Dataset excerpts:
::::::::

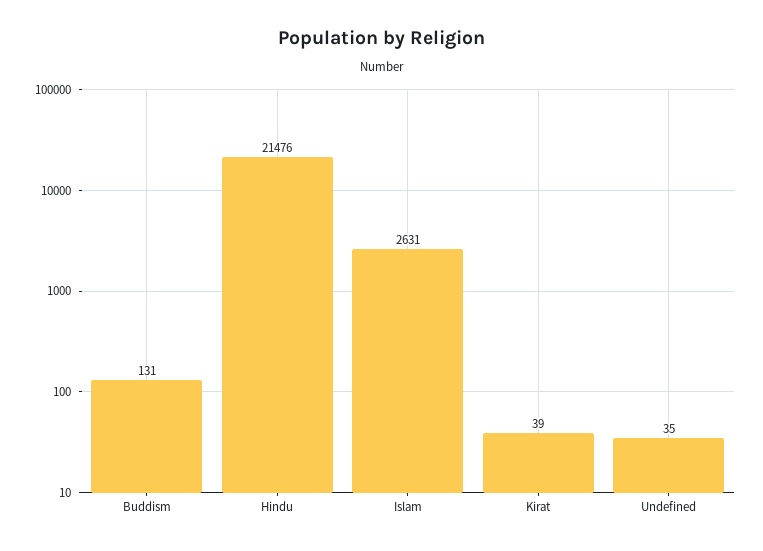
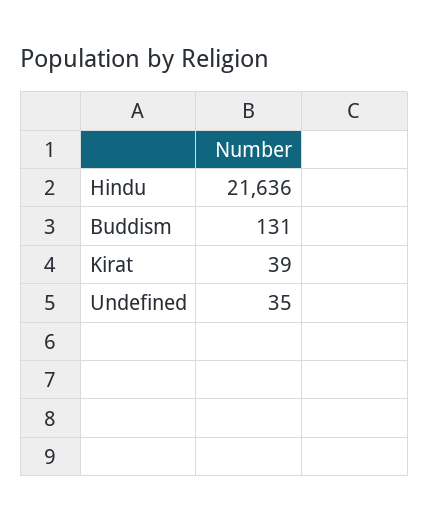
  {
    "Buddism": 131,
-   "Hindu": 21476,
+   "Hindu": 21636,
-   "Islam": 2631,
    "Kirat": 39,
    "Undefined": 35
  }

::::::::

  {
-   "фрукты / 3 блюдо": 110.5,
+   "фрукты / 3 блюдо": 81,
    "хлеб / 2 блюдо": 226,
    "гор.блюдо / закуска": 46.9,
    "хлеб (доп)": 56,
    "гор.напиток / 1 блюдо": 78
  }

::::::::

_Exercise objective:_ In the entries above, find each line with "блюдо" and list it.

_Response to this task:_
-   "фрукты / 3 блюдо": 110.5,
+   "фрукты / 3 блюдо": 81,
    "хлеб / 2 блюдо": 226,
    "гор.блюдо / закуска": 46.9,
    "гор.напиток / 1 блюдо": 78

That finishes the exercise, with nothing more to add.